Thursday, June 16, 2022

Power Can Be Dirty, But It Doesn't Have To Be

"Power Can Be Dirty, But It Doesn't Have To Be." - That's the title of Chapter 2 in Julie Battilana and Tiziana Casciaro's new book:  Power, For All.  The book offers an in-depth examination of how individuals wield power in organizations.  The authors argue that we all have to understand how power works and how we can use our power in constructive ways to achieve important objectives.  In Chapter 2, they argue, "Power is neither inherently moral nor inherently immoral.  History shows us that power can be used for virtuous purposes as well as dishonorable ones.  Whether it becomes dirty in our hands depends on how we gain and keep it and the purpose for which we use it."  

How should think about the power we may possess (or lack)?  In this interview, Casciaro explains:

Power comes from control over valued resources. You have power if you have something that the other person or group needs or wants and if they have few alternatives to you to get it, such that you control their access to that valued resource. So in any power relationship, you want to ask: “What is it that people want?” Because if you understand that, you are well equipped to try to deliver it. And “Who controls access to it?” Because if you figure that out, you can create some dependency so that people need you to get a desired resource.

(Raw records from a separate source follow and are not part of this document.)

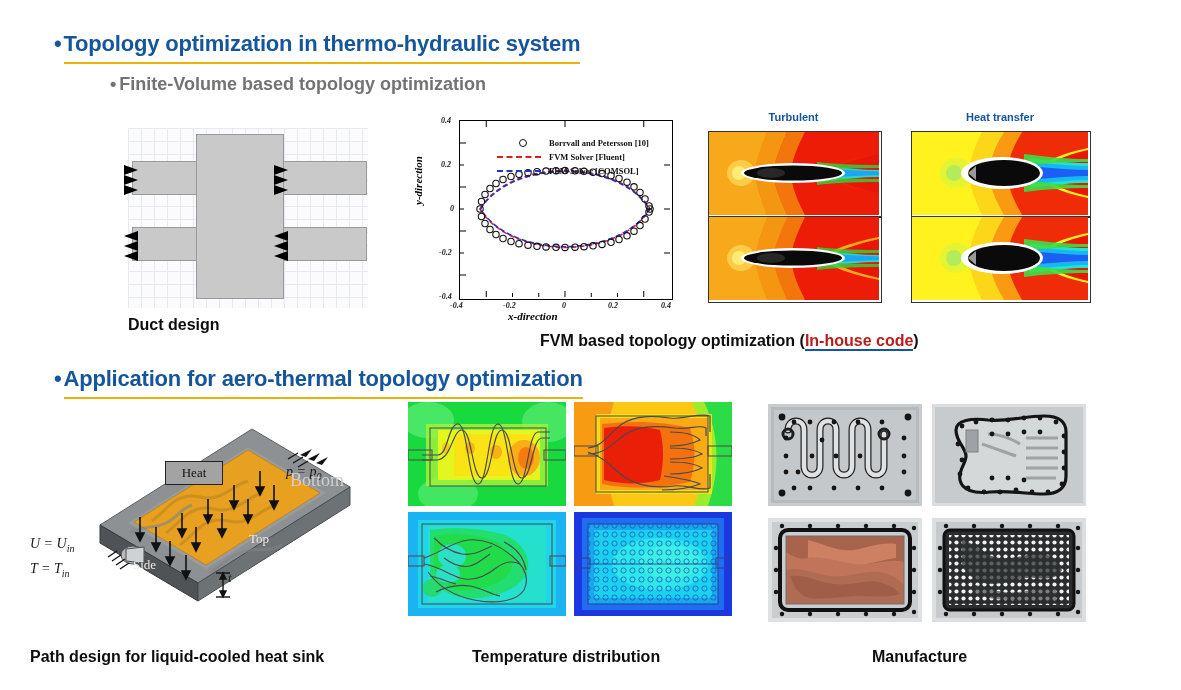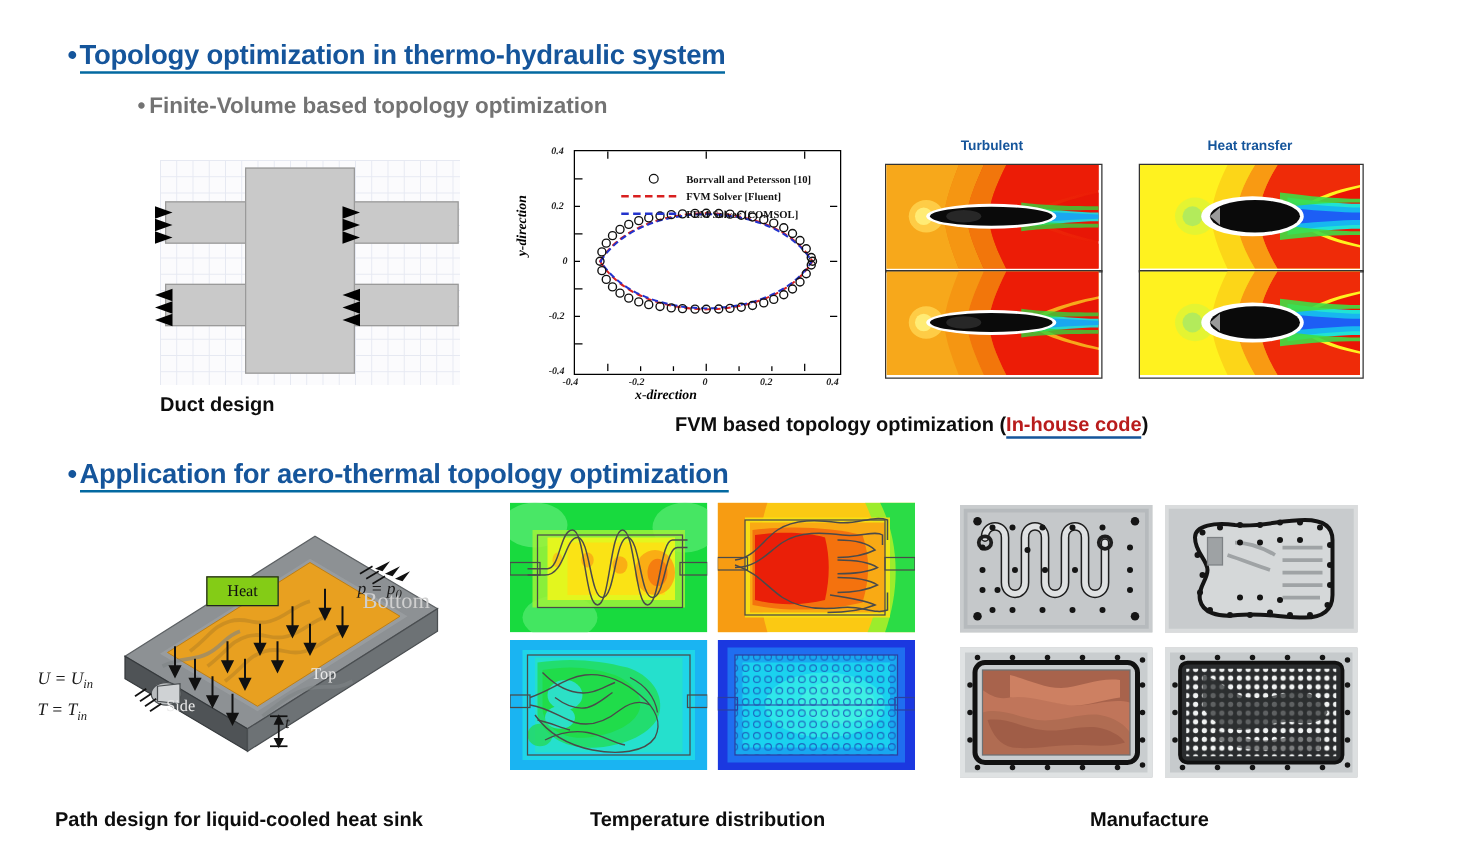--- a/index.html
+++ b/index.html
@@ -9,21 +9,21 @@
     color:#000;
   }
   .abs{position:absolute;}
 
   
   .h-bullet{
     position:absolute;font-weight:bold;color:#15559B;
     font-size:22px;letter-spacing:-0.2px;white-space:nowrap;
   }
   .h-bullet .dot{font-size:22px;margin-right:2px;}
-  .h-bullet .txt{border-bottom:2px solid #0369a1;padding-bottom:1px;text-align:right;}
+  .h-bullet .txt{border-bottom:2px solid #eab308;padding-bottom:6px;text-align:right;}
 
   .sub-bullet{
     position:absolute;font-weight:bold;color:#737373;
     font-size:18px;white-space:nowrap;
   }
   .sub-bullet .dot{margin-right:3px;}
 
   .caption{
     position:absolute;font-weight:bold;font-size:16px;color:#0d0d0d;
     white-space:nowrap;
@@ -68,21 +68,21 @@
   .tpanel{position:absolute;overflow:hidden;}
 
   
   .photo{position:absolute;overflow:hidden;background:#b9bcbd;}
 
   
   .hs-lbl{position:absolute;font-family:"Liberation Serif","DejaVu Serif",serif;
     font-style:italic;font-size:14px;color:#1a1a1a;white-space:nowrap;}
   .hs-lbl.grey{color:#cfcfcf;font-style:normal;}
   .hs-lbl.dark{color:#e9e9e9;font-style:normal;}
-  .heatbox{position:absolute;background:#84cc16;border:1px solid #222;
+  .heatbox{position:absolute;background:#a3a3a3;border:1px solid #222;
     font-family:"Liberation Serif","DejaVu Serif",serif;font-size:13px;
     display:flex;align-items:center;justify-content:center;color:#111;}
   sub{font-size:0.72em;}
 </style>
 </head>
 <body>
 
 <div class="h-bullet" style="left:54px;top:31px;">
   <span class="dot">•</span><span class="txt">Topology optimization in thermo-hydraulic system</span>
 </div>
@@ -455,21 +455,21 @@
 
 <div class="heatbox" style="left:165px;top:461px;width:56px;height:22px;">Heat</div>
 <div class="hs-lbl" style="left:286px;top:430px;margin-top:34px;"><span>p = p</span><sub>0</sub></div>
 <div class="hs-lbl grey" style="left:290px;top:470px;font-size:18px;">Bottom</div>
 <div class="hs-lbl dark" style="left:249px;top:531px;font-size:13px;">Top</div>
 <div class="hs-lbl dark" style="left:133px;top:557px;font-size:13px;">Side</div>
 <div class="hs-lbl" style="left:30px;top:536px;"><span>U = U</span><sub>in</sub></div>
 <div class="hs-lbl" style="left:30px;top:561px;"><span>T = T</span><sub>in</sub></div>
 <div class="hs-lbl" style="left:228px;top:570px;font-size:13px;">t</div>
 
-<div class="caption" style="left:44px;top:648px;">Path design for liquid-cooled heat sink</div>
+<div class="caption" style="left:30px;top:648px;">Path design for liquid-cooled heat sink</div>
 
 <div class="tpanel" style="left:408px;top:402px;width:158px;height:104px;">
   <svg width="158" height="104" viewBox="0 0 158 104" preserveAspectRatio="none" style="display:block">
     <rect width="158" height="104" fill="#18da3e"></rect>
     <ellipse cx="20" cy="18" rx="26" ry="18" fill="#4fe86a" opacity="0.9"></ellipse>
     <ellipse cx="140" cy="20" rx="26" ry="20" fill="#4fe86a" opacity="0.85"></ellipse>
     <ellipse cx="40" cy="92" rx="30" ry="18" fill="#4fe86a" opacity="0.8"></ellipse>
     <rect x="18" y="22" width="122" height="62" fill="#9ef23a" opacity="0.85"></rect>
     <rect x="30" y="28" width="102" height="50" fill="#e8f51c" opacity="0.95"></rect>
     <rect x="46" y="32" width="78" height="42" fill="#fbe215" opacity="0.95"></rect>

Every power relationship, no matter with whom or in what context, can be read and understood based on the four elements that result: Do you have what the other party wants? How many alternatives to you do they have to get it? But you’re not done. Because whether you have power over them is conditional on whether they have power over you. So you also need to know: Do they have something that you want? Do you have alternatives to them for getting it?

These four elements are always playing with each other in a power relationship, and they give us four strategies to rebalance power with somebody: get them interested in the resources you’ve got, become less substitutable as a source of those things, make yourself less interested in what they’ve got, and increase the number of your alternatives to get what they’ve got.

Of course, power can be intoxicating, as the authors acknowledge and explain.   To protect against the corrosive effects of power, they argue that we must cultivate humility and empathy in our leaders at all levels of an organization.  Empathy, of course, has become a much-discussed concept lately, particularly during the pandemic.  Leaders need to work hard on developing empathy with their employees as well as their customers.  That takes a concerted effort to avoid the isolating nature of top leadership positions.  I also believe fervently that leaders need to make sure that they are retaining some level of normalcy in their lives.  It is certainly more efficient for top executives to have someone else grab your dry cleaning, order your groceries delivered, and hire landscapers to take care of your lawn.  However, engaging in some of these activities yourself, rather than outsourcing them, will keep you connected with how many of your employees and customers live on a daily basis.  It keeps you grounded.  No amount of leadership workshops can replace the empathy-building that occurs from engaging in these simple tasks of daily life.  If you want to be empathetic and humble, think about how you live your life, not just how you conduct yourself at work.